### Supplied text:
>>>

Cloud sync is a “vehicle” rather than a “storage” location. It is a type of service that allows synchronizing copies of your data from a local device up to your “cloud storage”. Cloud storage is the target of cloud sync utilities that synchronize your files.
What is Cloud Backup?
As mentioned, many cloud services or synchronization tools may use the word backup to define the tool as a proper backup. However, this is a misrepresentation of backup functionality. Overall, there are three backup approaches:
- Cloud backup is a copy of your data, stored off-site for emergency recovery.
- Cloud-to-cloud backup is an advanced cloud backup implementation. C2C is geared towards protecting data, already stored in the cloud (for example, Office 365 and G Suite data).
- On-Premise backup is a type of hardware or software that stores your data locally onsite or offsite. On-Premise backup is not always the best solution. You can read more about it in our On-Premises vs. Cloud Backup guide.
This results in a Backup-as-a-Service solution that provides many capabilities to protect your data stored in a cloud environment. A separate copy of your data is stored in cloud backup storage. This means that if data gets corrupted, deleted, or changed in your cloud environment, it is still safely intact in the cloud backup storage.
This highlights the major difference here between cloud sync and cloud backup. Cloud sync tools keep your data in the cloud in lockstep with the data that exists locally. This means a disaster that strikes locally such as ransomware or an accidental change to a file that was not intended, is synchronized immediately to the cloud. This is a far cry from a solution that protects your data.
Cloud backup should be used in conjunction with cloud storage. Your data, even in the cloud, is at risk of being deleted, corrupted, or infected with ransomware. Cloud backup is the only way to ensure your data is protected from end-user mistakes and security threats like ransomware.
A great example of a cloud-to-cloud backup solution that can protect your data effectively is SpinBackup. SpinBackup is a cloud backup provider that backs up your data to a separate cloud environment of your choice. It provides excellent features for protecting your data and also provides cybersecurity features in addition to cloud backups.
Cloud backup:
True cloud backup provides the following characteristics:
- Backups that are automated
- Multiple versions of your data
- Ability to retain multiple restore points
- Ability to store backups outside of cloud being protected
- Ability to restore deleted files
- Ability to download data contained in your backups
- Provides easy restores of data
- Allows you to migrate your data
- Protects backups with encryption
- Searchable backups to find specific data
When Do You Need Cloud Backup?
Cloud backup is essential to prevent data loss. Even with cloud storage, the possibility exists to lose your data due to end-user error and ransomware attacks among others. With a cloud backup solution, a safe copy of your data is copied to a completely separate storage environment for an unlimited period of time. This allows you to effectively restore your data if you need to.
Summarizing the Differences Between Cloud Sync vs Cloud Storage vs Cloud Backup
Don’t let the terminology confuse you. Cloud sync, cloud storage, and cloud backup all play an important role in accessing, storing, and protecting your data. Understanding the use cases and roles of each allows you to make the right decision in choosing the right tool for the job.
- If you need to be able to access your files from anywhere, use cloud storage.
- If you want the latest version of your files on all devices, use cloud sync.
- If you want to keep your data secure, use cloud backup.
Solutions like Spinbackup forG Suite and Spinbackup for Office 365 allow intelligently backing up your cloud data stored in either Google Drive or Microsoft’s OneDrive. Instead of cloud storage vs cloud backup, these two go well together. Combining cloud storage with cloud backup is the recommended way for you to take full advantage of the cloud with confidence that your data is safe.

<<<

### Requirement 1:
In the cloud backup passage, what is cloud-to-cloud backup geared toward protecting?
### Requirement 2:
Reproduce everything in the cloud backup passage from "- If you need" down to "data is safe.".

### Entries shown:
>>>

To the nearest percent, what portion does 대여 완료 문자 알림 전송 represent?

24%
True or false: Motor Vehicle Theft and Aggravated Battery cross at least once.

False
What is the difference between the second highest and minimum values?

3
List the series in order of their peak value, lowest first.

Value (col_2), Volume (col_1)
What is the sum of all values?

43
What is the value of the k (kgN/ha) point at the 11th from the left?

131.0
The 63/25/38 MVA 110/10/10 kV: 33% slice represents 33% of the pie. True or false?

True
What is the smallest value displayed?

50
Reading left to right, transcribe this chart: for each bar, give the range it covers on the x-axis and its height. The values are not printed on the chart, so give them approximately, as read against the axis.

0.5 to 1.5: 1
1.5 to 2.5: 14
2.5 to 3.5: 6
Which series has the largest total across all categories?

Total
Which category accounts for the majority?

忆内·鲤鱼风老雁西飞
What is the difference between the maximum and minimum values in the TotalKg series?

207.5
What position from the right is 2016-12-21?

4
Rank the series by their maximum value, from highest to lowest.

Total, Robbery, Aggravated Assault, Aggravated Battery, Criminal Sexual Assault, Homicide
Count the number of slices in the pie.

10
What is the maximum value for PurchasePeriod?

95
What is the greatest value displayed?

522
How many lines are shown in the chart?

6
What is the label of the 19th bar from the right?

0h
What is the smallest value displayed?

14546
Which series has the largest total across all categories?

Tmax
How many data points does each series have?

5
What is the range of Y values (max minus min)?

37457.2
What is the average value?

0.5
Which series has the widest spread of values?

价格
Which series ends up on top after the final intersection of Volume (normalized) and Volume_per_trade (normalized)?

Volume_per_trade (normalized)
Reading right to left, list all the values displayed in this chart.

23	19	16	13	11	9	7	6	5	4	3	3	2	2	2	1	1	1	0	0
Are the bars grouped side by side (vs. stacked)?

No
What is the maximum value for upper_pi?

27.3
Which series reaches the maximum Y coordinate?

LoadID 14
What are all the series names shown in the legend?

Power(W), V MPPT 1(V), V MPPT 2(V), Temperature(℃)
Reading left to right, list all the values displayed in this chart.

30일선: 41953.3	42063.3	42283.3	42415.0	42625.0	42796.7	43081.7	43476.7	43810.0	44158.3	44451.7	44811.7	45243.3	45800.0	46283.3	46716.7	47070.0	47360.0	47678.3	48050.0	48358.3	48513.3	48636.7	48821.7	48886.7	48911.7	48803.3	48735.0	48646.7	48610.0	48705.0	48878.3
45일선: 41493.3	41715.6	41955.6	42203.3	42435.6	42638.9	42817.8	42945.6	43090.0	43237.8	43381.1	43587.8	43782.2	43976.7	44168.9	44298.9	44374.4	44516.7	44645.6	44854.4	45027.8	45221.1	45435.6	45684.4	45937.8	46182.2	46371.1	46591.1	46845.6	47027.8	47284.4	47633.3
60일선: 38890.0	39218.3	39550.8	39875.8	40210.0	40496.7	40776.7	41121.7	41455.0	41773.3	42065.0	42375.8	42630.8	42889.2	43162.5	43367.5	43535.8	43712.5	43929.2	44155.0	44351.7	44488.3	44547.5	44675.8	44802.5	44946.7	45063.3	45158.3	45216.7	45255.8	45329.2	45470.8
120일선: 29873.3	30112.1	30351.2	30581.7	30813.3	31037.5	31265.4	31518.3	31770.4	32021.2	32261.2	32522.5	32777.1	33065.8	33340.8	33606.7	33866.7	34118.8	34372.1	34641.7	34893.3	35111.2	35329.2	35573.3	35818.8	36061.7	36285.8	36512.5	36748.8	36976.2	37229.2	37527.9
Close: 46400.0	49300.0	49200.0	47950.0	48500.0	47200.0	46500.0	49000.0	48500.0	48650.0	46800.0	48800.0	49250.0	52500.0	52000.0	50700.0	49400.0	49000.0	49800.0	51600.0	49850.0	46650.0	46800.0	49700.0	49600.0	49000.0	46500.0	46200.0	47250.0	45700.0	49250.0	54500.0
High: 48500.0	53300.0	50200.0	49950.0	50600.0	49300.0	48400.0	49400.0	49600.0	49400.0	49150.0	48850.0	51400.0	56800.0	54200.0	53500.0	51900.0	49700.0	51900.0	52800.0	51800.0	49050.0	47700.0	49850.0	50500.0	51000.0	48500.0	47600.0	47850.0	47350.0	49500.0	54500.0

<<<

### Worked solution 1:
Data already stored in the cloud, such as Office 365 and G Suite data.

### Worked solution 2:
- If you need to be able to access your files from anywhere, use cloud storage.
- If you want the latest version of your files on all devices, use cloud sync.
- If you want to keep your data secure, use cloud backup.
Solutions like Spinbackup forG Suite and Spinbackup for Office 365 allow intelligently backing up your cloud data stored in either Google Drive or Microsoft’s OneDrive. Instead of cloud storage vs cloud backup, these two go well together. Combining cloud storage with cloud backup is the recommended way for you to take full advantage of the cloud with confidence that your data is safe.